▶ [WORK TASK]
All of the entries should be restated word for word, but without their pictures.

#### RECORDS SUPPLIED

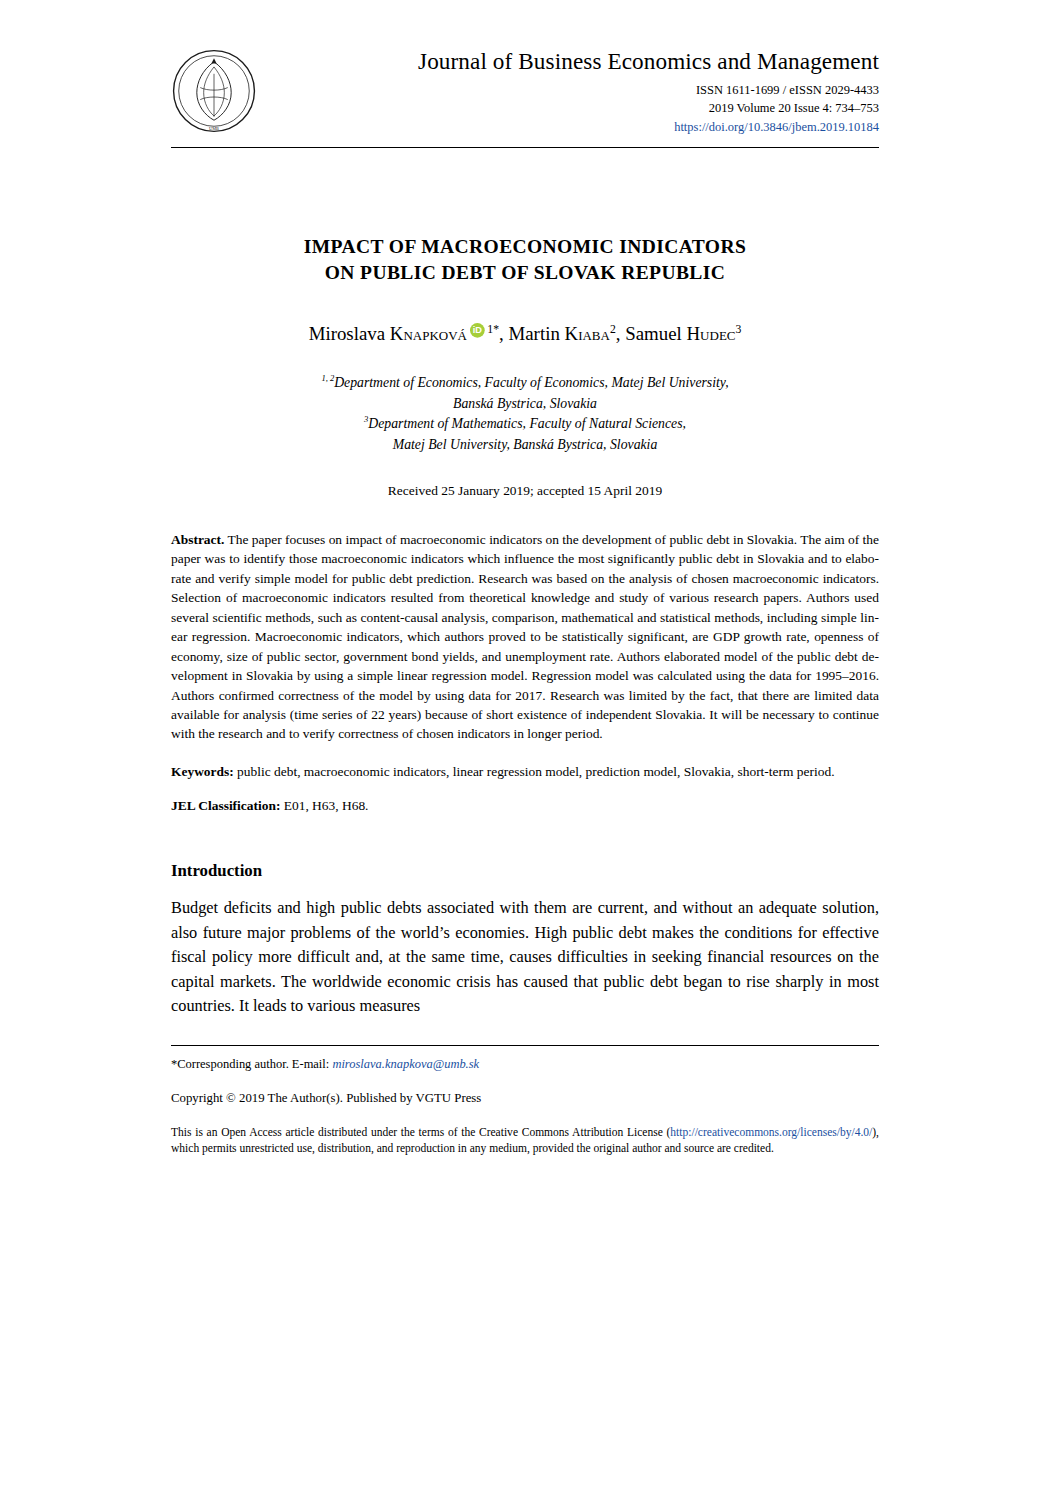UMB
Journal of Business Economics and Management
ISSN 1611-1699 / eISSN 2029-4433
2019 Volume 20 Issue 4: 734–753
https://doi.org/10.3846/jbem.2019.10184
Impact of Macroeconomic Indicators
on Public Debt of Slovak Republic
Miroslava Knapková iD1*, Martin Kiaba2, Samuel Hudec3
1, 2Department of Economics, Faculty of Economics, Matej Bel University,
Banská Bystrica, Slovakia
3Department of Mathematics, Faculty of Natural Sciences,
Matej Bel University, Banská Bystrica, Slovakia
Received 25 January 2019; accepted 15 April 2019
Abstract. The paper focuses on impact of macroeconomic indicators on the development of public debt in Slovakia. The aim of the paper was to identify those macroeconomic indicators which influence the most significantly public debt in Slovakia and to elaborate and verify simple model for public debt prediction. Research was based on the analysis of chosen macroeconomic indicators. Selection of macroeconomic indicators resulted from theoretical knowledge and study of various research papers. Authors used several scientific methods, such as content-causal analysis, comparison, mathematical and statistical methods, including simple linear regression. Macroeconomic indicators, which authors proved to be statistically significant, are GDP growth rate, openness of economy, size of public sector, government bond yields, and unemployment rate. Authors elaborated model of the public debt development in Slovakia by using a simple linear regression model. Regression model was calculated using the data for 1995–2016. Authors confirmed correctness of the model by using data for 2017. Research was limited by the fact, that there are limited data available for analysis (time series of 22 years) because of short existence of independent Slovakia. It will be necessary to continue with the research and to verify correctness of chosen indicators in longer period.
Keywords: public debt, macroeconomic indicators, linear regression model, prediction model, Slovakia, short-term period.
JEL Classification: E01, H63, H68.
Introduction
Budget deficits and high public debts associated with them are current, and without an adequate solution, also future major problems of the world’s economies. High public debt makes the conditions for effective fiscal policy more difficult and, at the same time, causes difficulties in seeking financial resources on the capital markets. The worldwide economic crisis has caused that public debt began to rise sharply in most countries. It leads to various measures
*Corresponding author. E-mail: miroslava.knapkova@umb.sk
Copyright © 2019 The Author(s). Published by VGTU Press
This is an Open Access article distributed under the terms of the Creative Commons Attribution License (http://creativecommons.org/licenses/by/4.0/), which permits unrestricted use, distribution, and reproduction in any medium, provided the original author and source are credited.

########

▶ [RESPONSE TO THIS EXERCISE]
UMB
Journal of Business Economics and Management
ISSN 1611-1699 / eISSN 2029-4433
2019 Volume 20 Issue 4: 734–753
https://doi.org/10.3846/jbem.2019.10184
Impact of Macroeconomic Indicators
on Public Debt of Slovak Republic
Miroslava Knapková iD1*, Martin Kiaba2, Samuel Hudec3
1, 2Department of Economics, Faculty of Economics, Matej Bel University,
Banská Bystrica, Slovakia
3Department of Mathematics, Faculty of Natural Sciences,
Matej Bel University, Banská Bystrica, Slovakia
Received 25 January 2019; accepted 15 April 2019
Abstract. The paper focuses on impact of macroeconomic indicators on the development of public debt in Slovakia. The aim of the paper was to identify those macroeconomic indicators which influence the most significantly public debt in Slovakia and to elaborate and verify simple model for public debt prediction. Research was based on the analysis of chosen macroeconomic indicators. Selection of macroeconomic indicators resulted from theoretical knowledge and study of various research papers. Authors used several scientific methods, such as content-causal analysis, comparison, mathematical and statistical methods, including simple linear regression. Macroeconomic indicators, which authors proved to be statistically significant, are GDP growth rate, openness of economy, size of public sector, government bond yields, and unemployment rate. Authors elaborated model of the public debt development in Slovakia by using a simple linear regression model. Regression model was calculated using the data for 1995–2016. Authors confirmed correctness of the model by using data for 2017. Research was limited by the fact, that there are limited data available for analysis (time series of 22 years) because of short existence of independent Slovakia. It will be necessary to continue with the research and to verify correctness of chosen indicators in longer period.
Keywords: public debt, macroeconomic indicators, linear regression model, prediction model, Slovakia, short-term period.
JEL Classification: E01, H63, H68.
Introduction
Budget deficits and high public debts associated with them are current, and without an adequate solution, also future major problems of the world’s economies. High public debt makes the conditions for effective fiscal policy more difficult and, at the same time, causes difficulties in seeking financial resources on the capital markets. The worldwide economic crisis has caused that public debt began to rise sharply in most countries. It leads to various measures
*Corresponding author. E-mail: miroslava.knapkova@umb.sk
Copyright © 2019 The Author(s). Published by VGTU Press
This is an Open Access article distributed under the terms of the Creative Commons Attribution License (http://creativecommons.org/licenses/by/4.0/), which permits unrestricted use, distribution, and reproduction in any medium, provided the original author and source are credited.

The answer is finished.